Display ads are one of the most frequently used ads for increasing the reach of a brand, given that these ads are shown in places that are related to keywords that we’ve defined through contextual advertising.
The most used KPIs for display are:
- Impressions: Google Ads impressions are the times that an ad appears on a search engine results page or in any other place on Google’s network. This represents the number of users that have seen your ad and, therefore, the company’s brand.
- CTR (Click Through Rate): This shows the interest or relevance that your ads have to the users to which they are shown. Although there is no way to determine when we’ve obtained a good CTR, it can be compared with the competition’s ads. Even then, the understanding is that the higher the CTR, the better your ad is performing; this can help us understand our users’ commitment to the brand. And what are clicks on Google Ads CTR? It’s the number of times that a user clicks on our ad. The formula to calculate CTR is the following:
CTR = (Number of impressions/Number of clicks) x 100
- Reach: This is the quantity of users that have been exposed to an ad. The greater the reach, the more potential clients that have been exposed to said ad. This covers lots of brand notoriety.
- Frequency: This is the average quantity of times that a user was exposed to an ad during an established period of time. To determine it, Google calculates the estimated frequency through collecting data from a sample group and applying the total of all the impressions.

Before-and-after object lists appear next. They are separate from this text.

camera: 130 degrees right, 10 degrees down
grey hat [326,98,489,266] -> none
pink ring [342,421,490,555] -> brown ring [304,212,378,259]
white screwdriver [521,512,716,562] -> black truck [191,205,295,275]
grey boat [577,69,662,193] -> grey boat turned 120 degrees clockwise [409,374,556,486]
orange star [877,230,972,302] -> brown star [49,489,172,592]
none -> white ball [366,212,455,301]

Indicators to Measure Sales and Conversions
When a potential client realizes the action we want (downloads an ebook, registers for an event, or buys a product), that produces conversion. The main KPIs to measure sales and conversions are the following:
- Cost per conversion: this metric offers you the average cost you’ve spent to obtain this conversion. As we mentioned before, you must previously define a conversion for you in Google Ads: sale, lead, click, download, etc.. If, for example, you’ve invested 100€ in a campaign and achieved five sales (and sales are your goal), the cost per conversion is 20€. You must divide the investment by the number of conversions.
- Conversion rate (CR): the conversion rate of Google Ads is the relation between the number of users that have visited your website and those that realized the action you desire.

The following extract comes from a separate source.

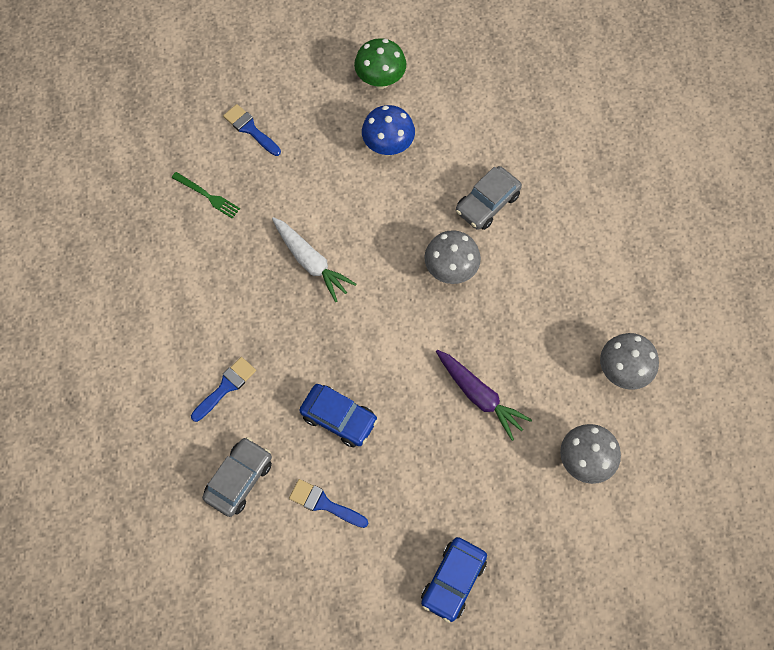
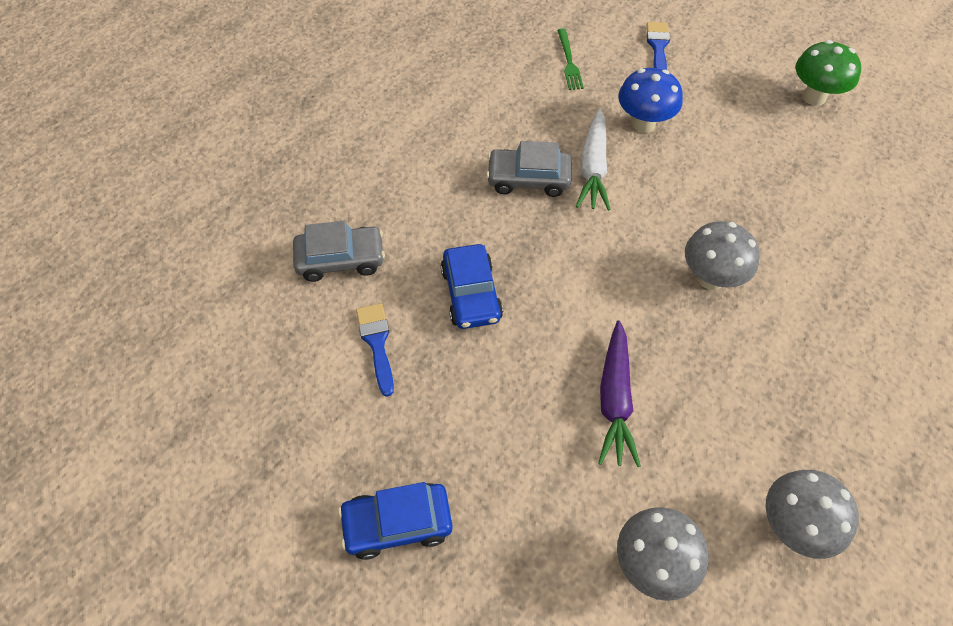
camera: 50 degrees right, 10 degrees down
blue brush [191,357,256,422] -> none
blue mushroom [362,105,415,156] -> blue mushroom moved to [618,68,683,133]
grey car [456,166,522,230] -> grey car moved to [486,141,571,197]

Also, there’s an essential concept to learn about the profitability of your ad campaigns through Google Ads, known as ROI (Return on Investment).
The Importance of ROI on Google Ads
When you realize an ad investment, you need to analyze if the invested budget has created a profit. If you are investing more money than you’re spending, you’re wasting resources and you must stop throwing away this money; similarly, you need to know if your ad is providing larger benefits than others to redirect your efforts.

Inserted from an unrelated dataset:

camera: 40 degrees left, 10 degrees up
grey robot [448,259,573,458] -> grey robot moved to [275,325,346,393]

Calculating ROI isn’t complicated and with a simple calculation you can discover your return on investment. It’s a value (percentage) that measures the performance of an investment to evaluate the efficiency of our expenses.
ROI = (obtained benefit - investment)/investment)
To measure the ROI of sales, you need to know:
- What profits you achieved in your publicity campaign
- Costs of your services
- Ad costs
There are many types of campaigns on Google Ads and calculating the ROI for conversions and web traffic is the most complicated part. On many occasions, we don’t learn the exact monetary value of downloading an ebook or filling out a form. How many form contacts convert into potential clients? And how many into real clients?
For these situations, there are formulas that, although they don’t offer concrete ROI data, do allow for campaign measurement, like the CPA (cost per acquisition). This is a way of paying for online ads where the company promoting the ad doesn’t pay when the ad is circulated, but instead once the ad converts into a sale.
CPA = (Cost/conversions)
The CPA indicates how much it costs your company to obtain an action (a sale or a lead, for example) of an user, and is usually used as a form of payment for loyalty programs. We must calculate a specific CPA according to our different publicity strategies: Display, SEM, Social Ads, and more.
Study the different KPIs and the possibilities that Google Ads offers to measure and analyze the results of your investment. It’s the only way you’ll be sure to maximize the benefits of your business and convert your project into a successful and growing one.